You’re assigned a doctor (a General Practitioner) according to the practitioner’s catchment area. & when you move, you’re expected to get treatment from the practice serving your new location. When I moved from Maidenhead to London, but Maidenhead was still more convenient because it was near my office, the entire system practically ground to a halt because I refused to have to break in a new GP.

If your GP orders routine blood work, you have to make an appointment for another visit—either in that same practice or in some other location because they’re not equipped for it. (When was the last time you visited your primary care doc & couldn’t get blood sucked out of you by one of the nurses or a lab tech?)

When I told my GP that it had been about a year since my last mammogram, so I wanted to schedule one, she looked quite puzzled. Why would I want that? Because it’s been a year since my last one. But here we do it once every three years for cost reasons; because (wait for it) only one in ten women is at risk.

Uh, that’s a double-digit percentage & there would be riots in the streets here if peri-menopausal women were told that their doctor thought it okay to spin the wheel with their chances of getting breast cancer.
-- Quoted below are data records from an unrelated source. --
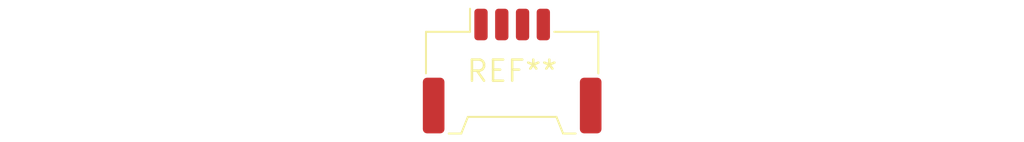
<source format=kicad_pcb>
(kicad_pcb (version 20240108) (generator pcbnew)

  (general
    (thickness 1.6)
  )

  (paper "A4")
  (layers
    (0 "F.Cu" signal)
    (31 "B.Cu" signal)
    (32 "B.Adhes" user "B.Adhesive")
    (33 "F.Adhes" user "F.Adhesive")
    (34 "B.Paste" user)
    (35 "F.Paste" user)
    (36 "B.SilkS" user "B.Silkscreen")
    (37 "F.SilkS" user "F.Silkscreen")
    (38 "B.Mask" user)
    (39 "F.Mask" user)
    (40 "Dwgs.User" user "User.Drawings")
    (41 "Cmts.User" user "User.Comments")
    (42 "Eco1.User" user "User.Eco1")
    (43 "Eco2.User" user "User.Eco2")
    (44 "Edge.Cuts" user)
    (45 "Margin" user)
    (46 "B.CrtYd" user "B.Courtyard")
    (47 "F.CrtYd" user "F.Courtyard")
    (48 "B.Fab" user)
    (49 "F.Fab" user)
    (50 "User.1" user)
    (51 "User.2" user)
    (52 "User.3" user)
    (53 "User.4" user)
    (54 "User.5" user)
    (55 "User.6" user)
    (56 "User.7" user)
    (57 "User.8" user)
    (58 "User.9" user)
  )

  (setup
    (pad_to_mask_clearance 0)
    (pcbplotparams
      (layerselection 0x00010fc_ffffffff)
      (plot_on_all_layers_selection 0x0000000_00000000)
      (disableapertmacros false)
      (usegerberextensions false)
      (usegerberattributes false)
      (usegerberadvancedattributes false)
      (creategerberjobfile false)
      (dashed_line_dash_ratio 12.000000)
      (dashed_line_gap_ratio 3.000000)
      (svgprecision 4)
      (plotframeref false)
      (viasonmask false)
      (mode 1)
      (useauxorigin false)
      (hpglpennumber 1)
      (hpglpenspeed 20)
      (hpglpendiameter 15.000000)
      (dxfpolygonmode false)
      (dxfimperialunits false)
      (dxfusepcbnewfont false)
      (psnegative false)
      (psa4output false)
      (plotreference false)
      (plotvalue false)
      (plotinvisibletext false)
      (sketchpadsonfab false)
      (subtractmaskfromsilk false)
      (outputformat 1)
      (mirror false)
      (drillshape 1)
      (scaleselection 1)
      (outputdirectory "")
    )
  )

  (net 0 "")

  (footprint "Molex_Panelmate_53780-0470_1x04-1MP_P1.25mm_Horizontal" (layer "F.Cu") (at 0 0))

)

</source>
I also recall news stories (in the broadsheets, not the tabloids) comparing the NHS unfavorably to healthcare in Europe. There was one example of two women, one in Britain & one in France, both with dodgy mammograms. The next day the Frenchwoman was in hospital getting a biopsy; the Brit waited a couple of months to see a specialist & some more time to get the biopsy.

There was another story that really imprinted on my mind: this one guy with heart trouble. He was on the NHS waiting list for some procedure (might have been bypass, or stent—at this distance I can’t recall), but died before his turn came. Here’s the kicker: his relatives intoned, “Well, he had the money to go private [get non-NHS care], but it was a matter of principle with him. He was entitled to NHS service so that's what he was going to get.”
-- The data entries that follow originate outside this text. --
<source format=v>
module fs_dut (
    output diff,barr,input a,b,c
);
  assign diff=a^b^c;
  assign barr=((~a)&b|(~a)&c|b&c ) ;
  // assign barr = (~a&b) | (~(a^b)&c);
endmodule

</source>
I don’t have any answers to the broken system we have here—God knows I’ve rolled the dice going without insurance in the past, hoping I would just stay healthy; I know what a harrowing feeling that is, like continually walking a tightrope. & I’ve had “coverage” by Anthem, the worst insurance company you can pay premiums to.

But regardless of whether the NHS kept Stephen Hawking alive, I wouldn’t have the NHS on a platter. So it’s a good thing it is not what Obama is proposing.